The regime was shaken by the impact of the demonstration and was in panic mode. First the army was unleashed onto the streets randomly harassing people and they cordoned off parts of town, making them no-go areas. In the evening police went on a scorched-earth style rounding up of street kids, vagrants, vendors and prostitutes. Close to 200 of these were brought to Makoni police station where we were detained. The regime is afraid that these people living in the most desperate of conditions will join up with those who are now fighting back. The strategy is still to preemptively crush and lock up these people before they start rioting. The challenge for progressive forces is to bring everyone who is suffering into the fight.

We were already overcrowded before the arrival of this new group and the situation became totally horrendous. People were piling on each other like sacks. Those rounded from the streets included children (including a three-year-old) and they had to struggle for space in cells that included senile vagrants. Quite a number of those who were detained were workers on their way home who were mistaken for people living on the streets. These people had no food and drinking water and on top of that there were no toilets. One of the kids actually fainted.

The situation was unbearable and calls for a serious investigations into Zimbabwe's prisons. If people who have not been convicted of any crime could be put through, this what about convicts? Such gross human-rights violations cannot be allowed to continue. The whole world needs to take a stand against such abuses.

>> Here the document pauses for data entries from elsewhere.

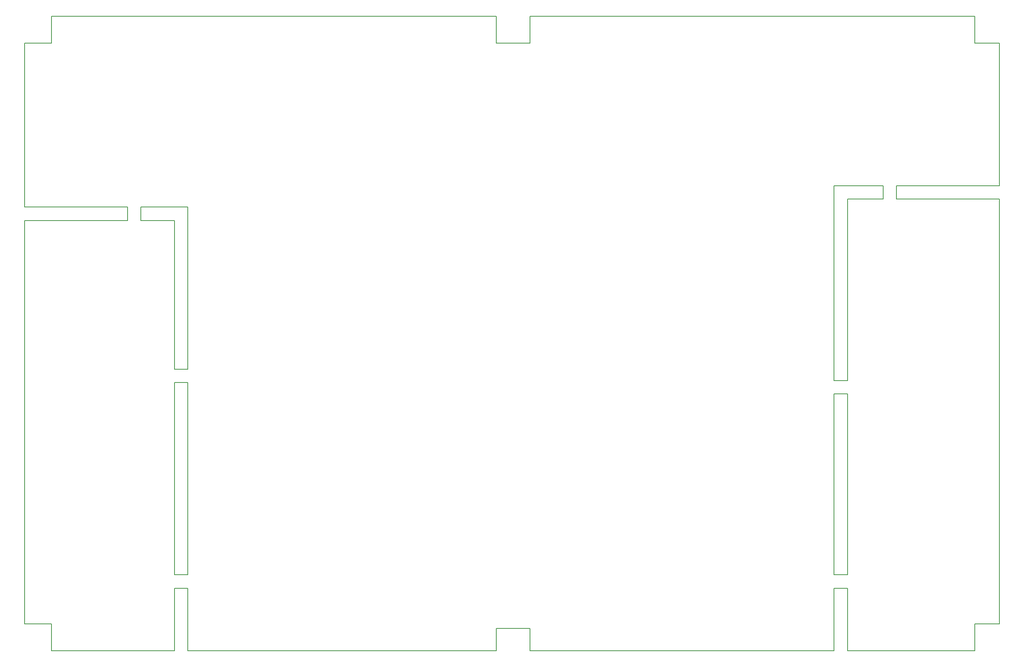
<source format=gm1>
G04 #@! TF.GenerationSoftware,KiCad,Pcbnew,(5.1.2)-2*
G04 #@! TF.CreationDate,2019-08-05T18:25:16-04:00*
G04 #@! TF.ProjectId,LooperPCB,4c6f6f70-6572-4504-9342-2e6b69636164,rev?*
G04 #@! TF.SameCoordinates,Original*
G04 #@! TF.FileFunction,Profile,NP*
%FSLAX46Y46*%
G04 Gerber Fmt 4.6, Leading zero omitted, Abs format (unit mm)*
G04 Created by KiCad (PCBNEW (5.1.2)-2) date 2019-08-05 18:25:16*
%MOMM*%
%LPD*%
G04 APERTURE LIST*
%ADD10C,0.150000*%
G04 APERTURE END LIST*
D10*
X219900000Y-148300000D02*
X219900000Y-136300000D01*
X222900000Y-107800000D02*
X222900000Y-148300000D01*
X219900000Y-81800000D02*
X219900000Y-104800000D01*
X222900000Y-104800000D02*
X222900000Y-84800000D01*
X230900000Y-64200000D02*
X222900000Y-64200000D01*
X219900000Y-61200000D02*
X230900000Y-61200000D01*
X72400000Y-136300000D02*
X72400000Y-148300000D01*
X75400000Y-148300000D02*
X75400000Y-136300000D01*
X72400000Y-69000000D02*
X72400000Y-102300000D01*
X75400000Y-102300000D02*
X75400000Y-66000000D01*
X72400000Y-69000000D02*
X64900000Y-69000000D01*
X64900000Y-66000000D02*
X75400000Y-66000000D01*
X75400000Y-151300000D02*
X75400000Y-165300000D01*
X72400000Y-151300000D02*
X75400000Y-151300000D01*
X72400000Y-165300000D02*
X72400000Y-151300000D01*
X219900000Y-151300000D02*
X219900000Y-165300000D01*
X222900000Y-151300000D02*
X222900000Y-165300000D01*
X219900000Y-151300000D02*
X222900000Y-151300000D01*
X256900000Y-159300000D02*
X256900000Y-157300000D01*
X251400000Y-159300000D02*
X256900000Y-159300000D01*
X251400000Y-165300000D02*
X251400000Y-159300000D01*
X248900000Y-165300000D02*
X251400000Y-165300000D01*
X151900000Y-165300000D02*
X151900000Y-160300000D01*
X144400000Y-160300000D02*
X151900000Y-160300000D01*
X144400000Y-165300000D02*
X144400000Y-160300000D01*
X141900000Y-165300000D02*
X144400000Y-165300000D01*
X44900000Y-159300000D02*
X44900000Y-165300000D01*
X38900000Y-159300000D02*
X44900000Y-159300000D01*
X38900000Y-157300000D02*
X38900000Y-159300000D01*
X44900000Y-165300000D02*
X46900000Y-165300000D01*
X256900000Y-157300000D02*
X256900000Y-64200000D01*
X219900000Y-61200000D02*
X219900000Y-76400000D01*
X222900000Y-79400000D02*
X222900000Y-64200000D01*
X256900000Y-57300000D02*
X256900000Y-61200000D01*
X38900000Y-69000000D02*
X38900000Y-157300000D01*
X38900000Y-66000000D02*
X38900000Y-57300000D01*
X219900000Y-81800000D02*
X219900000Y-76400000D01*
X222900000Y-84800000D02*
X222900000Y-79400000D01*
X233900000Y-64200000D02*
X233900000Y-61200000D01*
X233900000Y-64200000D02*
X256900000Y-64200000D01*
X233900000Y-61200000D02*
X256900000Y-61200000D01*
X230900000Y-64200000D02*
X230900000Y-61200000D01*
X222900000Y-148300000D02*
X219900000Y-148300000D01*
X151900000Y-165300000D02*
X219900000Y-165300000D01*
X222900000Y-165300000D02*
X248900000Y-165300000D01*
X46900000Y-165300000D02*
X72400000Y-165300000D01*
X75400000Y-165300000D02*
X141900000Y-165300000D01*
X75400000Y-148300000D02*
X72400000Y-148300000D01*
X61900000Y-69000000D02*
X61900000Y-66000000D01*
X61900000Y-69000000D02*
X38900000Y-69000000D01*
X38900000Y-66000000D02*
X61900000Y-66000000D01*
X64900000Y-69000000D02*
X64900000Y-66000000D01*
X219900000Y-136300000D02*
X219900000Y-107800000D01*
X219900000Y-107800000D02*
X222900000Y-107800000D01*
X219900000Y-104800000D02*
X222900000Y-104800000D01*
X72400000Y-136300000D02*
X72400000Y-105300000D01*
X75400000Y-105300000D02*
X75400000Y-136300000D01*
X72400000Y-105300000D02*
X75400000Y-105300000D01*
X72400000Y-102300000D02*
X75400000Y-102300000D01*
X38900000Y-57300000D02*
X38900000Y-29300000D01*
X256900000Y-57300000D02*
X256900000Y-29300000D01*
X251400000Y-29300000D02*
X256900000Y-29300000D01*
X251400000Y-23300000D02*
X251400000Y-29300000D01*
X144400000Y-23300000D02*
X144400000Y-29300000D01*
X144400000Y-29300000D02*
X151900000Y-29300000D01*
X151900000Y-23300000D02*
X151900000Y-29300000D01*
X44900000Y-29300000D02*
X44900000Y-23300000D01*
X38900000Y-29300000D02*
X44900000Y-29300000D01*
X151900000Y-23300000D02*
X251400000Y-23300000D01*
X44900000Y-23300000D02*
X144400000Y-23300000D01*
M02*

</source>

Whilst detained we came face to face with base police corruption. Truckloads of goods would come in from the raids on vendors. The seized goods would include vegetables, eggs, fruits, chickens, clothes and so on. We saw the police sharing these things right in front of our eyes and they would put some of the food in the officers' mess. The nation deserves an explanation from police commissioner Chihuri and the minister of home affairs. We cannot have police looting from poor vendors who are desperately trying to survive an acute economic crisis.

Now that we are out, we are already mobilising for the next action to coincide with the world AIDS day on 1 December. This year's theme is "Stop Aids. Keep the promise". We have resolved to quadruple the number of those arrested in the last action, so Mugabe must make room in his cells for at least 500 people. The solidarity we got from local and regional comrades was powerful. The emails, faxes and phone calls kept the regime on its toes. We extend yet another call to comrades in the region for solidarity with the poor masses of Zimbabwe when we rise again.

Shinga Mushandi Shinga! Lets get free or die trying!

[Briggs Bomba is a member of the International Socialist Organisation, Zimbabwe. Reprinted from http://www.socialistworker.co.uk>.]

From Green Left Weekly, December 7, 2005.